PAGE EXTRACT:

I’m in the North Korean embassy in London, looking at a painting of a big brown horse

Is the infamously secretive state finally beginning to open up? An art exhibition at the London embassy of the Democratic People’s Republic would seem to suggest it might be.

By Eleanor Margolis

I’m in the North Korean embassy, chatting to Benjamin Zephaniah. A group of bored looking artists and diplomats from the Democratic People’s Republic are sitting, on chairs that look like they came from their country’s answer to DFS, under a painting of a horse. And this is one hell of a horse; it’s big, it’s brown, it’s muscular – I’d say it’s borderline resplendent.

I have to keep on reminding myself that this is Real Life, as it’s not that often you find yourself talking to a famous poet in a 1930s semi in Ealing, which also happens to be sovereign territory of the world’s most secretive and repressive regime.

DATASET:
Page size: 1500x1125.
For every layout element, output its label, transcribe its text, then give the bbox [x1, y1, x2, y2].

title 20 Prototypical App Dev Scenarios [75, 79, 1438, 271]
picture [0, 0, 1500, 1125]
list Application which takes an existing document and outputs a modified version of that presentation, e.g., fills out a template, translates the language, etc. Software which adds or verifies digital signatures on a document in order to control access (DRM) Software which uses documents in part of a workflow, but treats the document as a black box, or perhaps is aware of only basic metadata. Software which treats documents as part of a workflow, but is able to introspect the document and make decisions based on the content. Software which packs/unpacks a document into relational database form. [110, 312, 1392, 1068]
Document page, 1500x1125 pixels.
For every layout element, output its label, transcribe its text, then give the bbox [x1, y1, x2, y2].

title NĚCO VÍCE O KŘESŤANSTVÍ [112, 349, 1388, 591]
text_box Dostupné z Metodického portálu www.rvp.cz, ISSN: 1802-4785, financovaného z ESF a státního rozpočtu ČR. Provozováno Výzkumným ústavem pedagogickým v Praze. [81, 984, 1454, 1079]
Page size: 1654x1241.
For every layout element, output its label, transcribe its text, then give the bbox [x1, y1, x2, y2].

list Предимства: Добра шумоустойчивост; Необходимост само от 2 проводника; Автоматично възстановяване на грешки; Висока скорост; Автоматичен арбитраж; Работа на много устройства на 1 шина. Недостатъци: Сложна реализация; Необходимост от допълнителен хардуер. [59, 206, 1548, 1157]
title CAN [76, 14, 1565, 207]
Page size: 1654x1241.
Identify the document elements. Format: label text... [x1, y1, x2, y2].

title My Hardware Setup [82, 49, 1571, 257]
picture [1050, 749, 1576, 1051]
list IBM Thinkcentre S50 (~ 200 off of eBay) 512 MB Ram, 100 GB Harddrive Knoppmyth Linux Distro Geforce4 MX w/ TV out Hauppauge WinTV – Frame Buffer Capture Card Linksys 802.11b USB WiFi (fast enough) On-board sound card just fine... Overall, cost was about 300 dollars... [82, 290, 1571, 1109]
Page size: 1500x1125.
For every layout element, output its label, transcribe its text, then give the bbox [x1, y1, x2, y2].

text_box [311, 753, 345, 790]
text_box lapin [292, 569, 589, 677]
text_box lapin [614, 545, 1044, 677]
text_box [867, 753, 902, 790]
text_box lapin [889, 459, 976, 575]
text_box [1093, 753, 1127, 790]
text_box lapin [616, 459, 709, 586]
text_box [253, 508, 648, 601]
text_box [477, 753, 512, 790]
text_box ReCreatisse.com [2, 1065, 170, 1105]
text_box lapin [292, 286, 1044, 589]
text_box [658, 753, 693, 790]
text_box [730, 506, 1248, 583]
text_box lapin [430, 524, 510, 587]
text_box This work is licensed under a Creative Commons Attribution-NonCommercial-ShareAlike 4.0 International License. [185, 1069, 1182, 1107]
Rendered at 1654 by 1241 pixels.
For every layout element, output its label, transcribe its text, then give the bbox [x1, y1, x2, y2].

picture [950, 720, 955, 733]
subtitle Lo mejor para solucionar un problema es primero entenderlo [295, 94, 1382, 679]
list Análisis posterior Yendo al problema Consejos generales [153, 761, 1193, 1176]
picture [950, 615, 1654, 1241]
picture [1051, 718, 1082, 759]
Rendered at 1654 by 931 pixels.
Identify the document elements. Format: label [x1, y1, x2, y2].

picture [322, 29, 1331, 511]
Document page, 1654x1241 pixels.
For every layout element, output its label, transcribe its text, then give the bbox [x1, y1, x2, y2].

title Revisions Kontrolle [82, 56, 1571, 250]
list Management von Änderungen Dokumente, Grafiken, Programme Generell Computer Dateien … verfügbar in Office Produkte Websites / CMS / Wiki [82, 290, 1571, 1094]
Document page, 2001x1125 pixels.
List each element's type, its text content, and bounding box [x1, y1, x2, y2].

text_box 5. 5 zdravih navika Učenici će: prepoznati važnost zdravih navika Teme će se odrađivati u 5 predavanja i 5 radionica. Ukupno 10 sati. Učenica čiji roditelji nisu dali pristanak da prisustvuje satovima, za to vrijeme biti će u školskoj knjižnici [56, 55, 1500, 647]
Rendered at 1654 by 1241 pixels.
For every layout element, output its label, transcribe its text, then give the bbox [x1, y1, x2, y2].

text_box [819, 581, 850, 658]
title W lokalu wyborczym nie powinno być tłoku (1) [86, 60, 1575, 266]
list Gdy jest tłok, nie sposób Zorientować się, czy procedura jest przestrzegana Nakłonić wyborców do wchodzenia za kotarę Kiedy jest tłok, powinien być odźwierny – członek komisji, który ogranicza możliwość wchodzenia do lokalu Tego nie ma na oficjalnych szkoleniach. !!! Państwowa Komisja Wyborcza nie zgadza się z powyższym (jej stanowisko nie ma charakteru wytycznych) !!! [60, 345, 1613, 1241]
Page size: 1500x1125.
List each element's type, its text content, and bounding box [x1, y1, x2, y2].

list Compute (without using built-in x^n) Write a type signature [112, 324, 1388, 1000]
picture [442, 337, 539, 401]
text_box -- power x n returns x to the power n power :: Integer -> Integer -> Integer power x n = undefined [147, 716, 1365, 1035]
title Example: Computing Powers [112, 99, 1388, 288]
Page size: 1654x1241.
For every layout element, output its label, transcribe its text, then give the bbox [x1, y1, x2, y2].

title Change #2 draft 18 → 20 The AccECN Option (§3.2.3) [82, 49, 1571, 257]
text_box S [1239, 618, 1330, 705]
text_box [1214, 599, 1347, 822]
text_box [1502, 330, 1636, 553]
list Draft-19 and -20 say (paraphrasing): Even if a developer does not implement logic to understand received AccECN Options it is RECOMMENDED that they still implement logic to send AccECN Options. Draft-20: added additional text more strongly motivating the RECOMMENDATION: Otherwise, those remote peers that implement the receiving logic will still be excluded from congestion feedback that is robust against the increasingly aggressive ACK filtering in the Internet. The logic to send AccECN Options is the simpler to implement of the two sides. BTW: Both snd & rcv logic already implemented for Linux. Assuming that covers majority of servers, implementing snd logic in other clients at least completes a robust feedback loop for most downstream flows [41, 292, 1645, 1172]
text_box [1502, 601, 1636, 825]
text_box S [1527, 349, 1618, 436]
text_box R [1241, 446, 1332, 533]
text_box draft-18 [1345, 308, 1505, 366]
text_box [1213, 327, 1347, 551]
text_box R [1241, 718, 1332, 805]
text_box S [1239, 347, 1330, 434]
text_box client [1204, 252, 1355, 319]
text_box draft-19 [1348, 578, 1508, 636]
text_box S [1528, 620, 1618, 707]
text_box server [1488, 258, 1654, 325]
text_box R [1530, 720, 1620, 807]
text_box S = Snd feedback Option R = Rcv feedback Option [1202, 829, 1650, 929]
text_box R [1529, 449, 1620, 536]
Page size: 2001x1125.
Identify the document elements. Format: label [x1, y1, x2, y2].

TASKS:
**A)** In the article about the art exhibition at the North Korean embassy, which famous poet is the writer chatting to?
**B)** From the article about the North Korean embassy exhibition, write out the stretch from "I’m in the North Korean embassy in" through "it’s borderline resplendent.".

WORKED SOLUTIONS:
**A)** Benjamin Zephaniah

**B)**
I’m in the North Korean embassy in London, looking at a painting of a big brown horse

Is the infamously secretive state finally beginning to open up? An art exhibition at the London embassy of the Democratic People’s Republic would seem to suggest it might be.

By Eleanor Margolis

I’m in the North Korean embassy, chatting to Benjamin Zephaniah. A group of bored looking artists and diplomats from the Democratic People’s Republic are sitting, on chairs that look like they came from their country’s answer to DFS, under a painting of a horse. And this is one hell of a horse; it’s big, it’s brown, it’s muscular – I’d say it’s borderline resplendent.